Simulating Live Operations

From there, the database was run as if it were live. New records cannot simply be inserted with hardcoded ID numbers – in a real multi-user system, multiple people might be inserting records simultaneously, so primary keys are generated dynamically using sequences. The operational scenarios played out in sequence: registering a new official and vehicle, booking two trips as a single atomic transaction, then handling an unexpected event mid-day.

A driver completed her first trip but ran 15 minutes over schedule; later that afternoon she was involved in an accident. Every incomplete trip assigned to her for the rest of the day had to be identified and removed from the system – without hardcoding any IDs, using subqueries to look up the relevant values dynamically.

Evolving the Schema

Real databases do not stay static. Requirements change, and the schema has to evolve without breaking what already works or losing any existing data. Two structural changes were introduced mid-project. First, PAT wanted to track each official’s role – General, Administrator, Head Coach, Coach, or Physician – which required creating a new reference table, adding a foreign key column to the existing OFFICIAL table with a sensible default, and updating all Chef de Missions to the Administrator role.

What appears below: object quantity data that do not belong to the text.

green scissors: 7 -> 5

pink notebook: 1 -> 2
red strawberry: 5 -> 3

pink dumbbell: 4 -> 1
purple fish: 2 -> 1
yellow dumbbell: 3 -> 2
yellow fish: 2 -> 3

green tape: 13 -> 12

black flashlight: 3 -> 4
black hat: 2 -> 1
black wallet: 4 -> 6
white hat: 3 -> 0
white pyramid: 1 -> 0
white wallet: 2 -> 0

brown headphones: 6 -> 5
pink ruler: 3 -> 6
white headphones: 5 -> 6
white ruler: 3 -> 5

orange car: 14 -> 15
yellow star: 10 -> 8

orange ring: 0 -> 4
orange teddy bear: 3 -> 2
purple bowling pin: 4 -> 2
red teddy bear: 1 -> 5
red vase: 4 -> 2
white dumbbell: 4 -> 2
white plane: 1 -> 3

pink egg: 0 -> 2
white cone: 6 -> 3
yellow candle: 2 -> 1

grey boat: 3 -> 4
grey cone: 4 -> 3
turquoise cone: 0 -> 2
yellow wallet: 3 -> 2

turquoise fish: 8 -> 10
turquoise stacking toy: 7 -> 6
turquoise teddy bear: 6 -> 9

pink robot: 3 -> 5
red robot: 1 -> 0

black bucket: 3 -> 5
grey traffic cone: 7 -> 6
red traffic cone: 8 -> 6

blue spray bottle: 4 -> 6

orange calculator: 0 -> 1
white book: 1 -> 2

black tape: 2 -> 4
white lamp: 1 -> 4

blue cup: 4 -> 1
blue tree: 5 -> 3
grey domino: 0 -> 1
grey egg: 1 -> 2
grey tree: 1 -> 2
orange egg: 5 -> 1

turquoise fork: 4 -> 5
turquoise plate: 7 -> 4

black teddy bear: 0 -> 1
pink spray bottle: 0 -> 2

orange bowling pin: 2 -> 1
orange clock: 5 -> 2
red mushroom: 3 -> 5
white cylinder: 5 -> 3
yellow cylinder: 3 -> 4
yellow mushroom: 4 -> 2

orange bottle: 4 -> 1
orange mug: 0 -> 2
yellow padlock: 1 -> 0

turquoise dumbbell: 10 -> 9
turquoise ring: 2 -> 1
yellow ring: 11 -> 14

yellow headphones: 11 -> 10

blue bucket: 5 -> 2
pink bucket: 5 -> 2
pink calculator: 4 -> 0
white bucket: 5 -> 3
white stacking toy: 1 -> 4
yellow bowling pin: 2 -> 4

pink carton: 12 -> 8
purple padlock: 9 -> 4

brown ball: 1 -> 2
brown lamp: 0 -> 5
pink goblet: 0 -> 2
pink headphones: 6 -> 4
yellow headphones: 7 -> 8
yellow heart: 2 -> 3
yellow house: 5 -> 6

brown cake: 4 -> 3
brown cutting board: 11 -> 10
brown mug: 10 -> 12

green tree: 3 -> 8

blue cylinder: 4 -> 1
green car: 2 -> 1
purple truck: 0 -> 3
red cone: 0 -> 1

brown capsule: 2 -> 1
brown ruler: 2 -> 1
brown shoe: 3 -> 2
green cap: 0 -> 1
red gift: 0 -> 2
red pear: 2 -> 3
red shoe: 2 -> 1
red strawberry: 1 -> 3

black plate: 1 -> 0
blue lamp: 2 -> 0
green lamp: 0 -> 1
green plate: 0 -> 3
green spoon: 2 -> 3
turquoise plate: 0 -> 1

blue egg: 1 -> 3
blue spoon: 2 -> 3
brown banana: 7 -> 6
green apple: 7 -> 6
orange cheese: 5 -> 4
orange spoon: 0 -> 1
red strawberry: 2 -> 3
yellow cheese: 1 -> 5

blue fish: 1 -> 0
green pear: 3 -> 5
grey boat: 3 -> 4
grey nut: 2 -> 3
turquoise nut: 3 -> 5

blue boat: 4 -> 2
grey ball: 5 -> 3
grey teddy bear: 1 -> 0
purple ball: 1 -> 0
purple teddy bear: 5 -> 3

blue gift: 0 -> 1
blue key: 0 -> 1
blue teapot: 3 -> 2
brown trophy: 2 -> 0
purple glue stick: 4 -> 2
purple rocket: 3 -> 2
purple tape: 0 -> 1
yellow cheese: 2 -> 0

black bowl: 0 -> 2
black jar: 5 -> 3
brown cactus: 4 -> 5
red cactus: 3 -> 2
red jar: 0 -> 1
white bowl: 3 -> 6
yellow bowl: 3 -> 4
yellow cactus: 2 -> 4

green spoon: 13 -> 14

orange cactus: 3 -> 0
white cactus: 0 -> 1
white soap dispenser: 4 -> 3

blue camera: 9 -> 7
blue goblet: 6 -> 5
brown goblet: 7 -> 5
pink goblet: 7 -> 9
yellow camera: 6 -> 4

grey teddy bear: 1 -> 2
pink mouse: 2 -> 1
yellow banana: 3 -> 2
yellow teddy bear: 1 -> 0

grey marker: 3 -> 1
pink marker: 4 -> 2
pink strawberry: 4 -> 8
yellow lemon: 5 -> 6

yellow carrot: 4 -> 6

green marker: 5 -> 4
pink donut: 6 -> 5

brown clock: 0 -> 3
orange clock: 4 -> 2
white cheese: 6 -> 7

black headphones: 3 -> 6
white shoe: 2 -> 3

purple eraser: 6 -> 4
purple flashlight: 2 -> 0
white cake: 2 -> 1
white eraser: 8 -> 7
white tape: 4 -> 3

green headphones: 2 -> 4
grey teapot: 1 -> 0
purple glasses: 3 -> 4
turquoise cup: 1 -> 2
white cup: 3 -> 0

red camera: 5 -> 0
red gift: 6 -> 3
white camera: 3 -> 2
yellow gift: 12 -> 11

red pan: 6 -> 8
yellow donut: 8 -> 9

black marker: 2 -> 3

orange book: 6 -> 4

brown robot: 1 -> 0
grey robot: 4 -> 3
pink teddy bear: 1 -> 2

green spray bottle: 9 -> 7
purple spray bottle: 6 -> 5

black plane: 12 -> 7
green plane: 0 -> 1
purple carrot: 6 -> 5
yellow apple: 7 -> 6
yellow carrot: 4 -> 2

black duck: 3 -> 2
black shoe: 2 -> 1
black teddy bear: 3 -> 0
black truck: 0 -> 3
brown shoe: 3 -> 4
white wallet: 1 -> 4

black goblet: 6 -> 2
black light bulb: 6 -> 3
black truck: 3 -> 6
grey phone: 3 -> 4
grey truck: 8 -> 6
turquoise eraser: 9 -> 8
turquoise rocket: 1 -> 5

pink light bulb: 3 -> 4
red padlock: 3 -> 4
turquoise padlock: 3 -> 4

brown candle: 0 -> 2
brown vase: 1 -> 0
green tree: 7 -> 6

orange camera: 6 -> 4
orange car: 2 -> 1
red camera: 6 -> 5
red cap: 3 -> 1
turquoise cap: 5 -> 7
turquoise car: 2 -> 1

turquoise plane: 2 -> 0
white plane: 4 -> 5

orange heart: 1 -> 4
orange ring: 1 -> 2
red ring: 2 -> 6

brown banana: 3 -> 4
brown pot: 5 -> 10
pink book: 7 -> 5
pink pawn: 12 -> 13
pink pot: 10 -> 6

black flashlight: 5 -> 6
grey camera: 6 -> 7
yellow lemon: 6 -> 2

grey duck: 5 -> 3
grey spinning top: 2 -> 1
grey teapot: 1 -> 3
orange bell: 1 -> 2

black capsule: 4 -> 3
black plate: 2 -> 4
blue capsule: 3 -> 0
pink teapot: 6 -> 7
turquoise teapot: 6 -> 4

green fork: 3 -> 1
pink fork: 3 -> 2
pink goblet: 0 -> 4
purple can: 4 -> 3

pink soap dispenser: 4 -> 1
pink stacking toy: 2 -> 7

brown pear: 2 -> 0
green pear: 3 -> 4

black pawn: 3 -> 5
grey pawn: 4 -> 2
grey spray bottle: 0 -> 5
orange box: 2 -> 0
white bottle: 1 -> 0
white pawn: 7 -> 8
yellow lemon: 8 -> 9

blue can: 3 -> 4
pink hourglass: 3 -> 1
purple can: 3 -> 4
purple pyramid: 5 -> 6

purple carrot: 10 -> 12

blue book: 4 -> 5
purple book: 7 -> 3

Second, PAT wanted to support driver complaints, requiring two new tables to capture complaint categories with associated demerit points, and individual complaints linked to specific trips. All of this happened with other users assumed to be active in the system – no taking the database offline, no wiping and restarting.

Turning Data into Answers

Once the system was running and the data was solid, the focus shifted to extracting meaning from it. Two reporting queries were built. The first answered a location usage question: across all completed trips, which pickup and drop-off locations were used most frequently?

This required combining two separate counts using a UNION, then joining back to the location tables to produce a readable, ordered report. The second was a payroll report covering a specific week, calculating each driver’s total earnings based on the actual duration of their completed trips at a fixed hourly rate, with drivers who had no trips during the period displaying “No Trips” rather than a blank.

Crossing into NoSQL

The final stage stepped outside the relational model entirely. The same data that had been living in structured rows and columns was transformed into nested JSON documents and loaded into MongoDB. Where a relational database stores information in separate tables joined together at query time, MongoDB stores everything about a subject in a single document. A driver document here contained not just the driver’s name and licence number, but an embedded array of all their completed trips – each trip containing nested objects for the pickup and drop-off details.

The SQL-to-JSON transformation was done using Oracle’s JSON functions to assemble the nested structure directly from a query, before being inserted into MongoDB, queried by destination, and updated to reflect a newly discovered trip and a driver suspension. Working across both systems with the same underlying data makes the trade-offs between relational and document-based databases concrete in a way that reading about them simply does not.